Productivity has become central to debates about regional and local differences in prosperity. The UK government’s aspiration to ‘level up’ the regions has become less about creating more jobs in the poorer parts of the country and more about raising productivity, by narrowing the gap with London and South East England.
On conventional measures of productivity, the city region achieves only 69 per cent of the national average Gross Value Added (GVA) per head and only 80 per cent of the national average GVA per job.
The new report found when GVA per job is adjusted for industry, occupational mix and hours worked, the city region moves substantially closer to the national average at 92 per cent and is not out of line with other urban areas outside London.
The researchers also compared Sheffield City Region with other parts of the country, looking at the trends over time and the differences between local authorities and industries within the city region.
Other key findings include:
- In terms of efficiency, Sheffield City Region is not out-of-line with England’s other main urban areas outside London but there is no evidence it is catching up with the UK average.
- Efficiency levels appear to be broadly similar across the larger local authorities within the city region.
- There is substantial variation in productivity between industries within the city region, with some matching national levels but others far behind.
- Sheffield City Region’s manufacturing sector has relatively low levels of productivity, which is concerning
- Relative to the national average, productivity across Sheffield City Region as a whole has been broadly stable over the last decade and a half.
Co-author of the report, Professor Steve Fothergill said: “For the moment, of course, concerns about productivity have been submerged by the coronavirus crisis and its damage to the economy.
“But as the UK emerges from the crisis there is no reason to suppose that the big local and regional differences in productivity will have gone away. The post-crisis world will inherit much the same capital stock, workforce and infrastructure that was previously in place across the country – and with it, no doubt, much the same gaps in productivity.

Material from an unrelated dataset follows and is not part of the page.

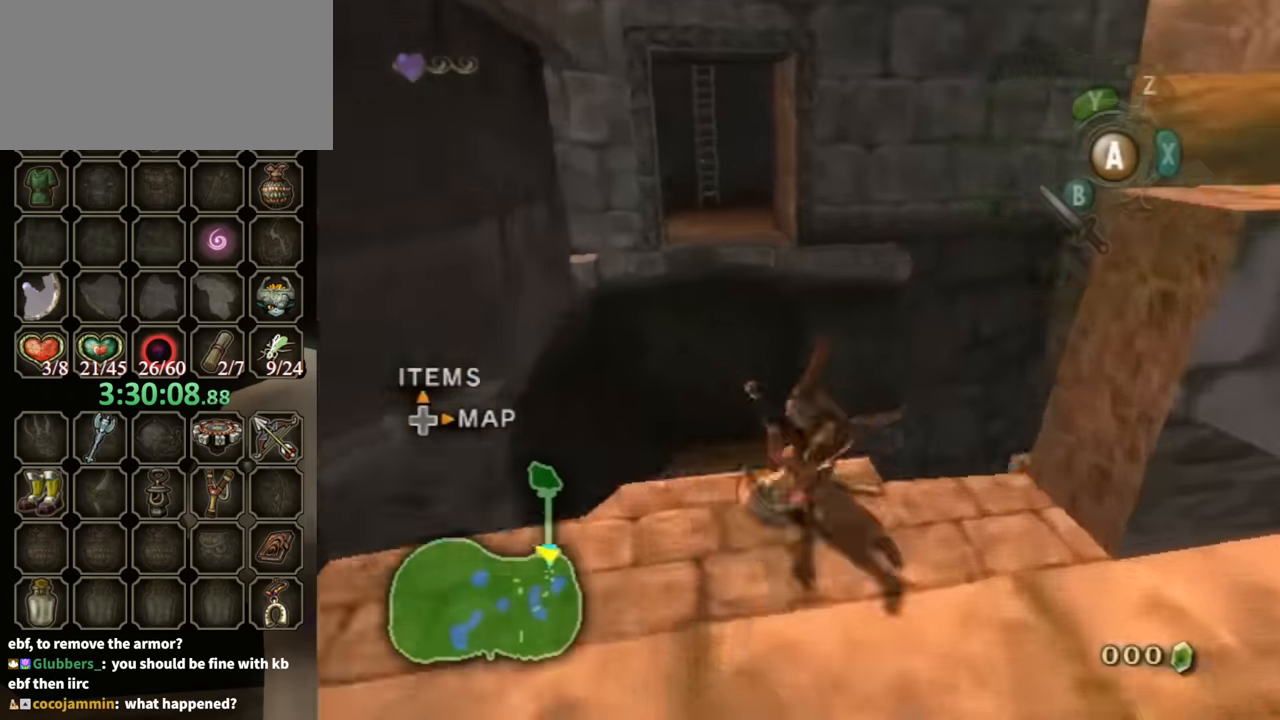
{"buttons": [], "left_stick": "up-right", "right_stick": "center", "events": []}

“Alongside interventions to mitigate the economic impact of the crisis, policies to address the long-term structural weaknesses of regions and local areas will still be needed.”
James Muir, Chair of the Sheffield City Region Local Enterprise Partnership, said: “This new research is welcome. It underlines the fact that, collectively, we need to take a new approach to tackling and ultimately overcoming the fundamental challenges we face in our economy here in the Sheffield City Region.
“While this need for a new approach has become even greater due to the Coronavirus crisis, the underlying problems in our economy remain the same; and it is these structural problems that the Sheffield City Region will address in our forthcoming Strategic Economic Plan (SEP).
“With coal mining, steel production and rail engineering, our region powered the first Industrial Revolution. Now we’re embracing the Fourth Industrial Revolution, creating the industries and materials of the future. Our SEP sets out how will invest in innovation, in culture, in green transport solutions and in a vocational education system that will rival any in the world; putting people at the heart of what we do.
“Our ambition is great – but so is the size of the prize. If we get this right we will retain our talent, attract new people to our vibrant city and town centres, and lead the world in key sectors such as healthcare technology, education technology and advanced manufacturing.”